== WHAT YOU WILL DO ==
Convert the lines between the one containing "organiser un congrès en" and the one containing "s questions, à", inclusive, into a JSON list of strings with one string per line. Leave out any blank lines.
╭─ TASK INPUTS
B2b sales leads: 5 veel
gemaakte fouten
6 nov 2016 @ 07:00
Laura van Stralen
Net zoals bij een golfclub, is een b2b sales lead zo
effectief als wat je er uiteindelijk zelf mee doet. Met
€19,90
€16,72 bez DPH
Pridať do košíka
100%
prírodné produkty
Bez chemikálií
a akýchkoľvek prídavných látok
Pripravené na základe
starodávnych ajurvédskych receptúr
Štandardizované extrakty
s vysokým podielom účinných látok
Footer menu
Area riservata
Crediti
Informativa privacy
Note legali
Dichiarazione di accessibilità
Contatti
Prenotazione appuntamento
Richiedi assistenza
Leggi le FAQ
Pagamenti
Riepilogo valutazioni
╰─
╭─ TASK INPUTS
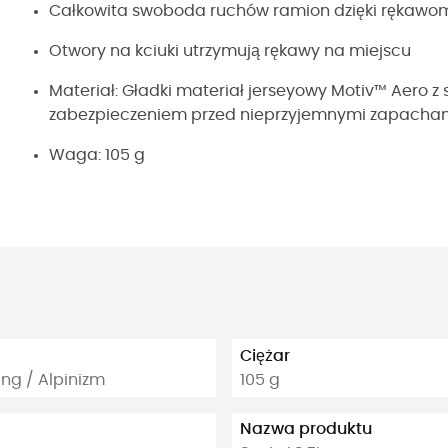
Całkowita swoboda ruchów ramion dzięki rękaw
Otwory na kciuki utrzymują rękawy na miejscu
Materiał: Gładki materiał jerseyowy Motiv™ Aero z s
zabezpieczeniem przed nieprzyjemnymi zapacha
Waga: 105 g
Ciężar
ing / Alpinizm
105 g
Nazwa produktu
╰─
╭─ TASK INPUTS
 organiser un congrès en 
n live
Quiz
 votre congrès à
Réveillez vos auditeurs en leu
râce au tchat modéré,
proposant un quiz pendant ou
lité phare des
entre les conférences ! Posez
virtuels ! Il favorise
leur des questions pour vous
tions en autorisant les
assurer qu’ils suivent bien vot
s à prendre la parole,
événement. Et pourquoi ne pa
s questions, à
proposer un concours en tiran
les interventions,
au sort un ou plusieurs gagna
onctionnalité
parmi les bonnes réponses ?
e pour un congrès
╰─
== ANSWER ==
[
  " organiser un congrès en ",
  "n live",
  "Quiz",
  " votre congrès à",
  "Réveillez vos auditeurs en leu",
  "râce au tchat modéré,",
  "proposant un quiz pendant ou",
  "lité phare des",
  "entre les conférences ! Posez",
  "virtuels ! Il favorise",
  "leur des questions pour vous",
  "tions en autorisant les",
  "assurer qu’ils suivent bien vot",
  "s à prendre la parole,",
  "événement. Et pourquoi ne pa",
  "s questions, à"
]